Content starts

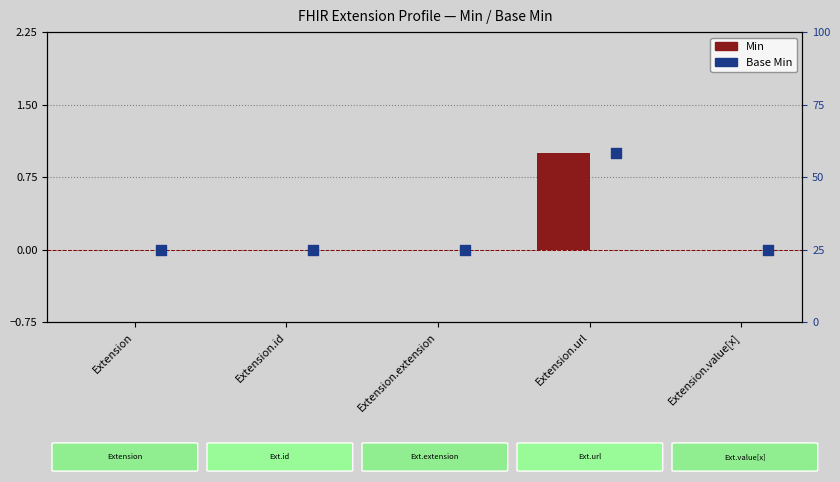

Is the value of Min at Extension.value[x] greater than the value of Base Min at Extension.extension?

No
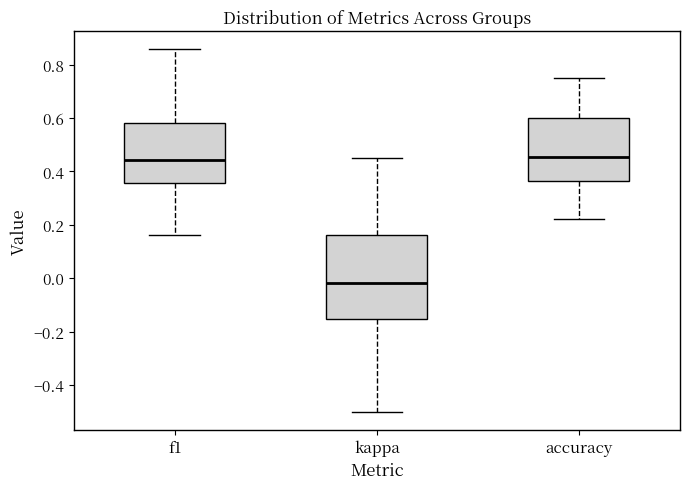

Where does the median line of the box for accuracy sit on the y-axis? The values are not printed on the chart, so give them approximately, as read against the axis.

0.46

Content ends
Content starts

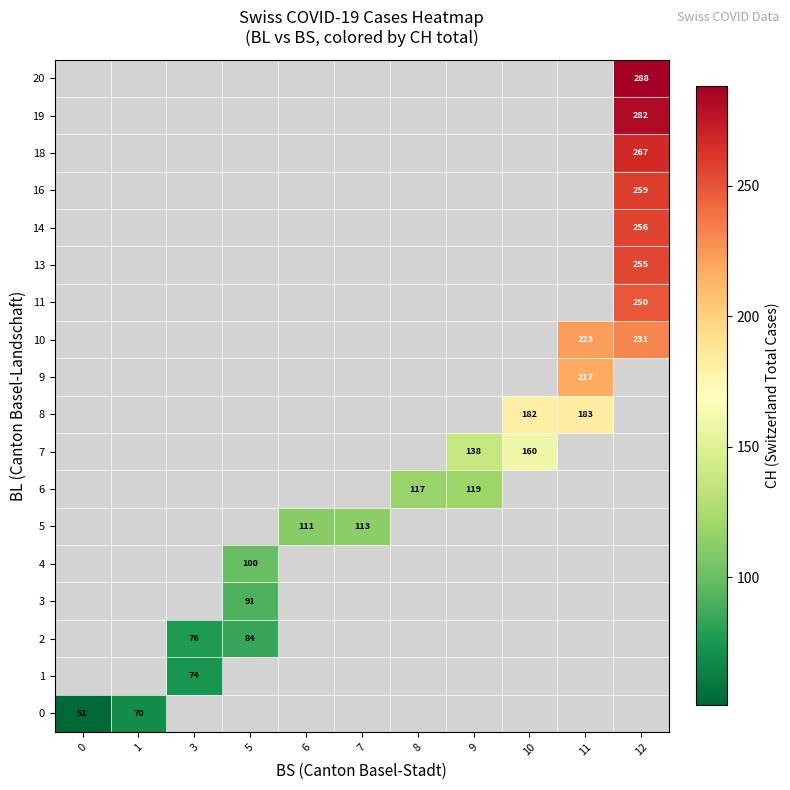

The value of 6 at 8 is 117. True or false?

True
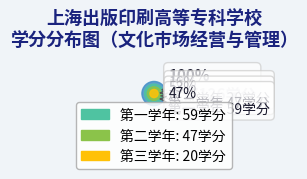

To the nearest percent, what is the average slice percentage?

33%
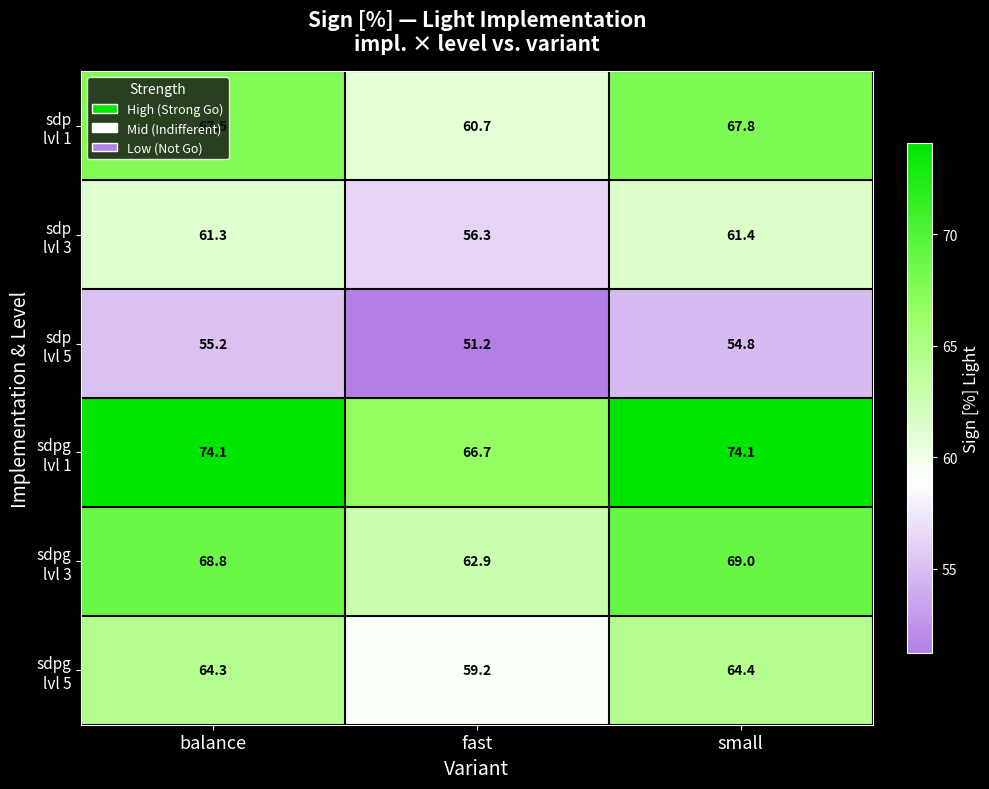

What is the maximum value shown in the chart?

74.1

Content ends

Work required.
Rewrite the lines from the one containing "Is the value" through the one containing "Where does the", inclusive, with "accuracy" replaced by "precision" and nothing else changed, omitting the pictures.

Solved exercise.
Is the value of Min at Extension.value[x] greater than the value of Base Min at Extension.extension?

No

Where does the median line of the box for precision sit on the y-axis? The values are not printed on the chart, so give them approximately, as read against the axis.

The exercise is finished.